VOICES: Recent Surgeon General’s report highlights need to act on tobacco products

Bruce Barcelo, MS, CTTS, NCTTP Director of Education and Prevention, Soter Technologies, and faculty at The Breathing Association. (CONTRIBUTED)

Bruce Barcelo, MS, CTTS, NCTTP Director of Education and Prevention, Soter Technologies, and faculty at The Breathing Association. (CONTRIBUTED)

The 2024 Surgeon General Report estimates that each year, more than 490,000 deaths are attributable to cigarette smoking, exposure to secondhand tobacco smoking and use of vaping products in the United States. This report bears in mind the reality that 1 in 5 U.S. deaths are attributable to nicotine use as well as exposure to secondhand smoke and the emerging use of vaping products, this report underscores the huge impact of commercial tobacco in the U.S. and the disproportionate burden that is placed some communities and people. With this in mind, these findings are not simple health and economic issues but health disparities and social justice issues.

The report shows that while the United States has made tremendous progress in reducing smoke and even youth vaping rates, this progress has been uneven, and there are large and unacceptable disparities in those who use tobacco and suffer from devastating health consequences. There remain huge disparities by ethnicity, race, levels of income, education, gender, sexual orientation, and other factors.

So why are there these driving tobacco-related health disparities?

The Surgeon General’s Report makes clear that the tobacco industry is a major driver of these disparities. There has been a major decade-long tobacco industry targeting the Black community with menthol cigarettes, not to mention their efforts in the LGBTQ+ community.
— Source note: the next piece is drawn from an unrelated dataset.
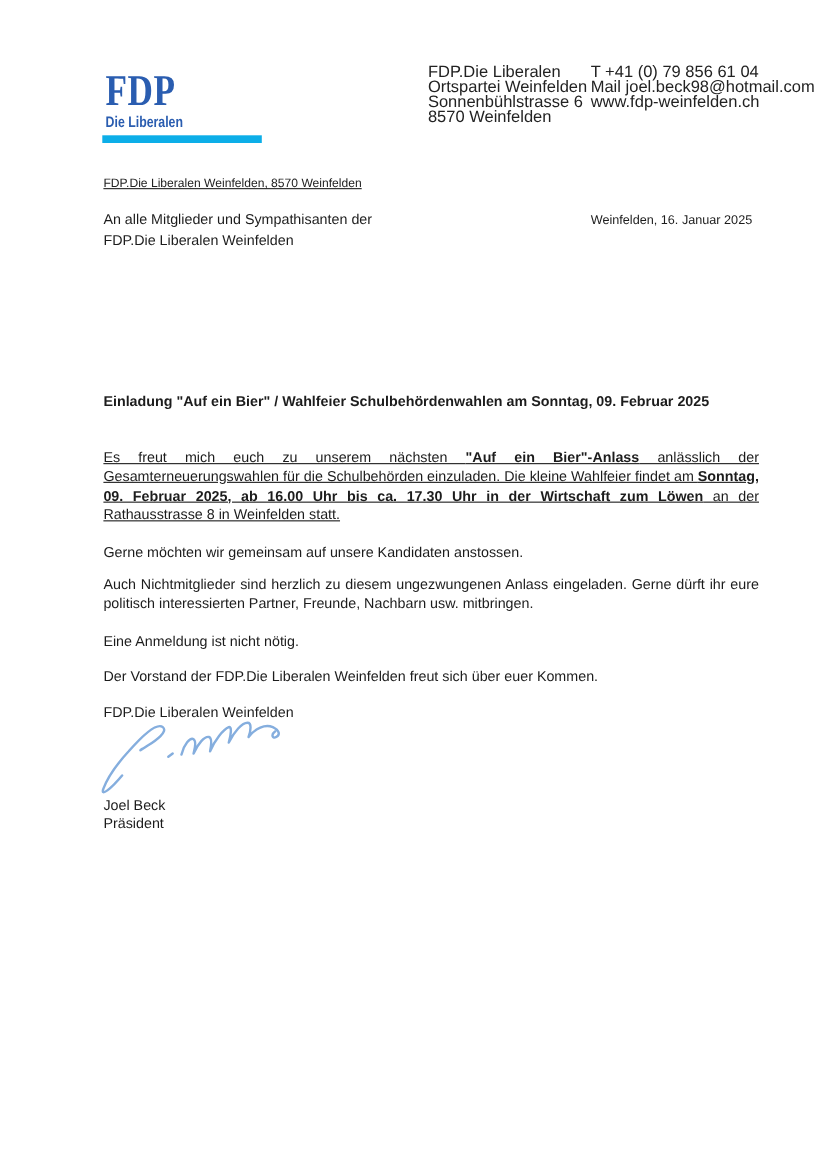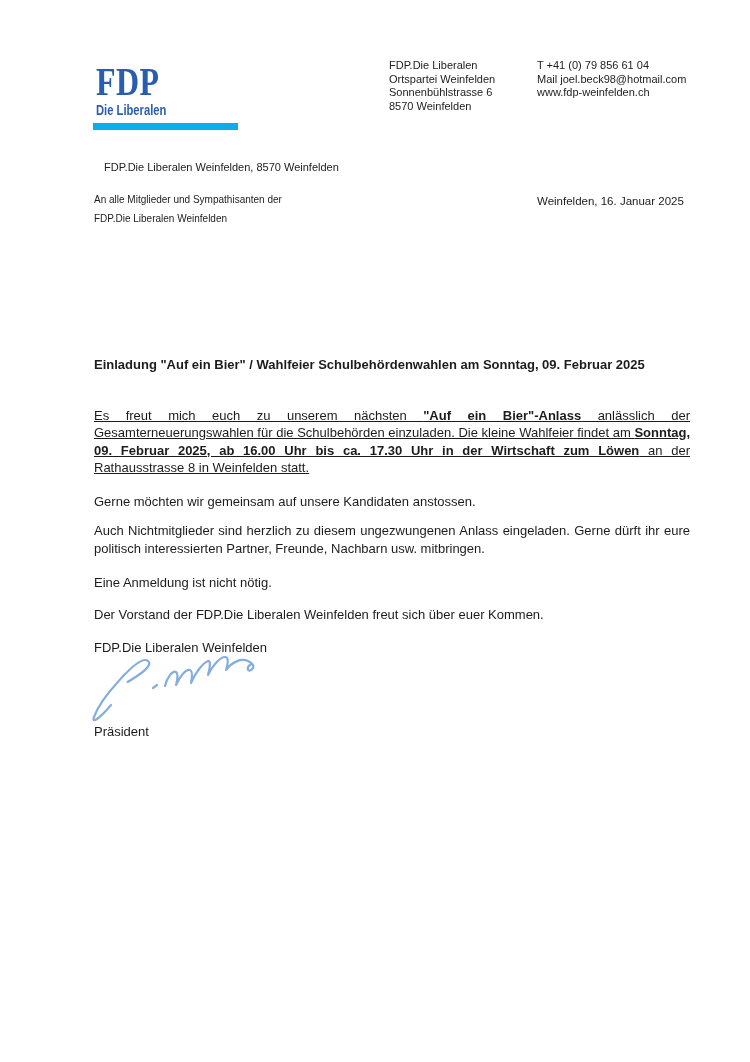"FDP.Die Liberalen" .hdr { font-size: 11px -> 15px }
The report details the industry’s pervasive role in creating and perpetuating tobacco-related disparities, including:

  • Targeted marketing to vulnerable populations
  • Fighting policies to reduce tobacco use
  • Advertising that misappropriates cultures and promotes harmful stereotypes
  • Manipulating products to make them more appealing and addictive

The Surgeon General traces the path of the industry’s destruction throughout the nation. While no community is spared, the discriminatory targeting and aggressive marketing by the tobacco industry is shown through who is affected by tobacco-caused death and disease.
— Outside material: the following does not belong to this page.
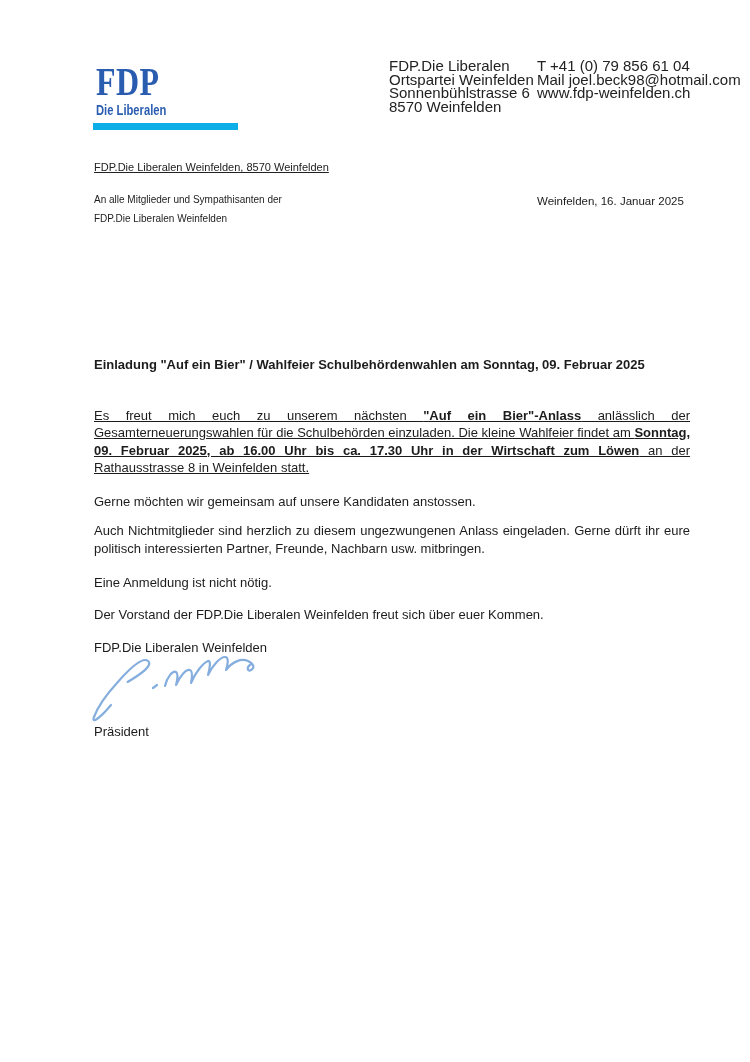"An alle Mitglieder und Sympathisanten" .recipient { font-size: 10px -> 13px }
Among the report’s many findings, it concludes that menthol-flavored tobacco products do increase the likelihood of the use of nicotine initiation, addiction, and a lifetime of use and are target-marketed and used disproportionately by population groups, including Blacks, those who identify as lesbian, gay or bisexual. Unfortunately, the Biden administration’s failure in 2023 to finalize the lifesaving rules to end the sale of menthol cigarettes and all flavored nicotine products across the country, I urge all states and cities across the U.S. to pass policies to end the sale of all flavored tobacco products, including menthol cigarettes, flavored cigars, and flavored e-cigarettes. Unfortunately, here in Ohio, our state legislators have made this impossible for most communities. The reality for most of Ohio is that we will wait for the courts to decide if Ohio is truly a home-rule state. What is happening in Ohio is exactly what the Surgeon General was speaking to when writing that the tobacco industry’s influence fights meaningful nicotine reduction policy that will save lives.

Bruce Barcelo, MS, CTTS, NCTTP is the Director of Education and Prevention for Soter Technologies, and faculty at The Breathing Association.